Word for word, restate every line of the listing that follows.

» **Exercise data**
__________________________________________________

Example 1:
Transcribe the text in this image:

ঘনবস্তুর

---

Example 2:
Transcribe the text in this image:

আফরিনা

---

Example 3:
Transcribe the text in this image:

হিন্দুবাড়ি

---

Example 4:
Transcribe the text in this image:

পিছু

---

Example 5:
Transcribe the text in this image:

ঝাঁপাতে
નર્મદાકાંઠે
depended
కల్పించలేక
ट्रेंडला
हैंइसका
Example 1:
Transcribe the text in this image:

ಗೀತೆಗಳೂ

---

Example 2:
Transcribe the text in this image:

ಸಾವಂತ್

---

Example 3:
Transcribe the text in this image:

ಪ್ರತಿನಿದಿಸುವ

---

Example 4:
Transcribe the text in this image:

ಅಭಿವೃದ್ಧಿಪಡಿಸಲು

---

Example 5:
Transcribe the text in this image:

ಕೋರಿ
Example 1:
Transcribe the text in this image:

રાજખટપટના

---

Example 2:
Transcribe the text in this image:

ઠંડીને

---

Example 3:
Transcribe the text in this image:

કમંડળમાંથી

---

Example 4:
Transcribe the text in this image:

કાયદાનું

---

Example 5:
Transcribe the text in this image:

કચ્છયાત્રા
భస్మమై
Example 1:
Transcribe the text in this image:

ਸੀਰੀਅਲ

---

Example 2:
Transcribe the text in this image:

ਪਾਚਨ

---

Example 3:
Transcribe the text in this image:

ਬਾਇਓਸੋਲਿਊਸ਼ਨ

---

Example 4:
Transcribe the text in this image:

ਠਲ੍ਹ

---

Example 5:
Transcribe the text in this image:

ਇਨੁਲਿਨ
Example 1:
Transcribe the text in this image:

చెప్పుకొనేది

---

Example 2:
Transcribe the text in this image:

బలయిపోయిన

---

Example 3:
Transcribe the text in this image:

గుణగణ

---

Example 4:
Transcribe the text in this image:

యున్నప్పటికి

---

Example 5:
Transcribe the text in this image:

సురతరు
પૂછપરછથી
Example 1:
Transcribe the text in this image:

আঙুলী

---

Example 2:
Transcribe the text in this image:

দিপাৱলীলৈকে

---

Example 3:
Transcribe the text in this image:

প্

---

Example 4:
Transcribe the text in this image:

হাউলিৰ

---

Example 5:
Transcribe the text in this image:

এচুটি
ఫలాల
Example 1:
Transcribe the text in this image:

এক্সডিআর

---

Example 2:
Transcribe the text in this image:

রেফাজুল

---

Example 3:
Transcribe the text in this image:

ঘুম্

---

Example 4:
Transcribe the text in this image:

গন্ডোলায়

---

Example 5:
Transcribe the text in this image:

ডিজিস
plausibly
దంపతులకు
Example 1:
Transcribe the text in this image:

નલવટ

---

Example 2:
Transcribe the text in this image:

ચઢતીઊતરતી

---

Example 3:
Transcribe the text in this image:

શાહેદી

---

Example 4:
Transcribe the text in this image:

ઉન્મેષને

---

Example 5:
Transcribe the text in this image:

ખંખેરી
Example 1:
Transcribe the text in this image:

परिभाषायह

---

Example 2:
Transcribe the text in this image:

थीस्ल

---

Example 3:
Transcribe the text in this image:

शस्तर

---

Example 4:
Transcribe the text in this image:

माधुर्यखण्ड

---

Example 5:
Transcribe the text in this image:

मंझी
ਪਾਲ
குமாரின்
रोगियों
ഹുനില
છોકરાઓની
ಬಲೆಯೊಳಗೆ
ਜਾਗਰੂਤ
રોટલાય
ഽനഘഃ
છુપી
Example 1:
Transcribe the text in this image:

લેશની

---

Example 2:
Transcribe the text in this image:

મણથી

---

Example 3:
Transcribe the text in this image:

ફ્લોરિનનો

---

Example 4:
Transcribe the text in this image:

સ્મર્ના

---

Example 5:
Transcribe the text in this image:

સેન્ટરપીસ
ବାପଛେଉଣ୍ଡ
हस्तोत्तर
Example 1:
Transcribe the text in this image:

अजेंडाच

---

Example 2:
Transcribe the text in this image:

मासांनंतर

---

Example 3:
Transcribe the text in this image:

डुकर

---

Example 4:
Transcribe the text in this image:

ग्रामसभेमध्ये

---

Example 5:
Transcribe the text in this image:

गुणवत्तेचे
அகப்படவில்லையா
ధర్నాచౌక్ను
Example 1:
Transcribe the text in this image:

__________________________________________________

» **Written response**
Example 1:
Transcribe the text in this image:

ঘনবস্তুর

---

Example 2:
Transcribe the text in this image:

আফরিনা

---

Example 3:
Transcribe the text in this image:

হিন্দুবাড়ি

---

Example 4:
Transcribe the text in this image:

পিছু

---

Example 5:
Transcribe the text in this image:

ঝাঁপাতে
નર્મદાકાંઠે
depended
కల్పించలేక
ट्रेंडला
हैंइसका
Example 1:
Transcribe the text in this image:

ಗೀತೆಗಳೂ

---

Example 2:
Transcribe the text in this image:

ಸಾವಂತ್

---

Example 3:
Transcribe the text in this image:

ಪ್ರತಿನಿದಿಸುವ

---

Example 4:
Transcribe the text in this image:

ಅಭಿವೃದ್ಧಿಪಡಿಸಲು

---

Example 5:
Transcribe the text in this image:

ಕೋರಿ
Example 1:
Transcribe the text in this image:

રાજખટપટના

---

Example 2:
Transcribe the text in this image:

ઠંડીને

---

Example 3:
Transcribe the text in this image:

કમંડળમાંથી

---

Example 4:
Transcribe the text in this image:

કાયદાનું

---

Example 5:
Transcribe the text in this image:

કચ્છયાત્રા
భస్మమై
Example 1:
Transcribe the text in this image:

ਸੀਰੀਅਲ

---

Example 2:
Transcribe the text in this image:

ਪਾਚਨ

---

Example 3:
Transcribe the text in this image:

ਬਾਇਓਸੋਲਿਊਸ਼ਨ

---

Example 4:
Transcribe the text in this image:

ਠਲ੍ਹ

---

Example 5:
Transcribe the text in this image:

ਇਨੁਲਿਨ
Example 1:
Transcribe the text in this image:

చెప్పుకొనేది

---

Example 2:
Transcribe the text in this image:

బలయిపోయిన

---

Example 3:
Transcribe the text in this image:

గుణగణ

---

Example 4:
Transcribe the text in this image:

యున్నప్పటికి

---

Example 5:
Transcribe the text in this image:

సురతరు
પૂછપરછથી
Example 1:
Transcribe the text in this image:

আঙুলী

---

Example 2:
Transcribe the text in this image:

দিপাৱলীলৈকে

---

Example 3:
Transcribe the text in this image:

প্

---

Example 4:
Transcribe the text in this image:

হাউলিৰ

---

Example 5:
Transcribe the text in this image:

এচুটি
ఫలాల
Example 1:
Transcribe the text in this image:

এক্সডিআর

---

Example 2:
Transcribe the text in this image:

রেফাজুল

---

Example 3:
Transcribe the text in this image:

ঘুম্

---

Example 4:
Transcribe the text in this image:

গন্ডোলায়

---

Example 5:
Transcribe the text in this image:

ডিজিস
plausibly
దంపతులకు
Example 1:
Transcribe the text in this image:

નલવટ

---

Example 2:
Transcribe the text in this image:

ચઢતીઊતરતી

---

Example 3:
Transcribe the text in this image:

શાહેદી

---

Example 4:
Transcribe the text in this image:

ઉન્મેષને

---

Example 5:
Transcribe the text in this image:

ખંખેરી
Example 1:
Transcribe the text in this image:

परिभाषायह

---

Example 2:
Transcribe the text in this image:

थीस्ल

---

Example 3:
Transcribe the text in this image:

शस्तर

---

Example 4:
Transcribe the text in this image:

माधुर्यखण्ड

---

Example 5:
Transcribe the text in this image:

मंझी
ਪਾਲ
குமாரின்
रोगियों
ഹുനില
છોકરાઓની
ಬಲೆಯೊಳಗೆ
ਜਾਗਰੂਤ
રોટલાય
ഽനഘഃ
છુપી
Example 1:
Transcribe the text in this image:

લેશની

---

Example 2:
Transcribe the text in this image:

મણથી

---

Example 3:
Transcribe the text in this image:

ફ્લોરિનનો

---

Example 4:
Transcribe the text in this image:

સ્મર્ના

---

Example 5:
Transcribe the text in this image:

સેન્ટરપીસ
ବାପଛେଉଣ୍ଡ
हस्तोत्तर
Example 1:
Transcribe the text in this image:

अजेंडाच

---

Example 2:
Transcribe the text in this image:

मासांनंतर

---

Example 3:
Transcribe the text in this image:

डुकर

---

Example 4:
Transcribe the text in this image:

ग्रामसभेमध्ये

---

Example 5:
Transcribe the text in this image:

गुणवत्तेचे
அகப்படவில்லையா
ధర్నాచౌక్ను
Example 1:
Transcribe the text in this image:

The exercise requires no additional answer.